** Opening Data extracts block **

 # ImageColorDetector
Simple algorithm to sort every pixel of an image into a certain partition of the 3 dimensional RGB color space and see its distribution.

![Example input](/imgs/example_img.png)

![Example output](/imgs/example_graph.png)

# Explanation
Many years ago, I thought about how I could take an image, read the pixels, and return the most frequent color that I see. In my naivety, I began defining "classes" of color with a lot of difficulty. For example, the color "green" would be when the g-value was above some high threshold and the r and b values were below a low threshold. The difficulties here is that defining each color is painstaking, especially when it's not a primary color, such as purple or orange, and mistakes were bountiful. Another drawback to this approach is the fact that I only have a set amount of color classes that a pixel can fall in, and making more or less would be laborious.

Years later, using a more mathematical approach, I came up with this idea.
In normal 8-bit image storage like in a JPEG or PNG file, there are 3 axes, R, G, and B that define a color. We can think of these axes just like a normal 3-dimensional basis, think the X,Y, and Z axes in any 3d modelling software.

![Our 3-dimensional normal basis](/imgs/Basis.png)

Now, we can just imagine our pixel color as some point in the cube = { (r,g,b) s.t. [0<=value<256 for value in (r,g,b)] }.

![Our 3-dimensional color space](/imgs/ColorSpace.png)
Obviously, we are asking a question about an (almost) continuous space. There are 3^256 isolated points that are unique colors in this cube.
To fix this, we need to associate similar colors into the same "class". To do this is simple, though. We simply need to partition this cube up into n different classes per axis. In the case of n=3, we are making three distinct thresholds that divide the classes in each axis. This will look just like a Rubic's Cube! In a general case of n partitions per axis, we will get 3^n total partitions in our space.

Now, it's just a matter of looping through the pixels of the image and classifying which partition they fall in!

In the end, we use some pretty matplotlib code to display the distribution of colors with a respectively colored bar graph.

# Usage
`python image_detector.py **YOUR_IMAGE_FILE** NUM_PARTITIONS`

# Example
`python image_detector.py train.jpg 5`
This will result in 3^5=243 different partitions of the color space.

** Closing Data extracts block **
** Opening Data extracts block **

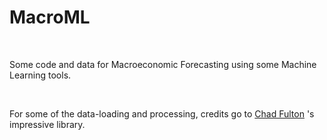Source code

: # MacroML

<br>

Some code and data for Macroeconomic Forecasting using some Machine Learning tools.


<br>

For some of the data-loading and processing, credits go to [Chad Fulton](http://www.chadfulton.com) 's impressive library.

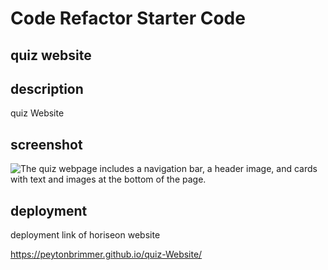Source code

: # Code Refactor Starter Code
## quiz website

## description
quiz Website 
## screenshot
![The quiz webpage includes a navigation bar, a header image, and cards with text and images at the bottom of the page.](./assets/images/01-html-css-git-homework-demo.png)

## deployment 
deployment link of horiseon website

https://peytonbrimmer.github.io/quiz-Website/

** Closing Data extracts block **

* _Exercise description_
Rewrite the data from the line with "Refactor Starter Code" to the line with "https://peytonbrimmer.github.io/quiz-Website/", replacing "deployment" with "hosting" and keeping everything else the same. Return only those lines.

* _Response to this task_
: # Code Refactor Starter Code
## quiz website

## description
quiz Website 
## screenshot
![The quiz webpage includes a navigation bar, a header image, and cards with text and images at the bottom of the page.](./assets/images/01-html-css-git-homework-demo.png)

## hosting 
hosting link of horiseon website

https://peytonbrimmer.github.io/quiz-Website/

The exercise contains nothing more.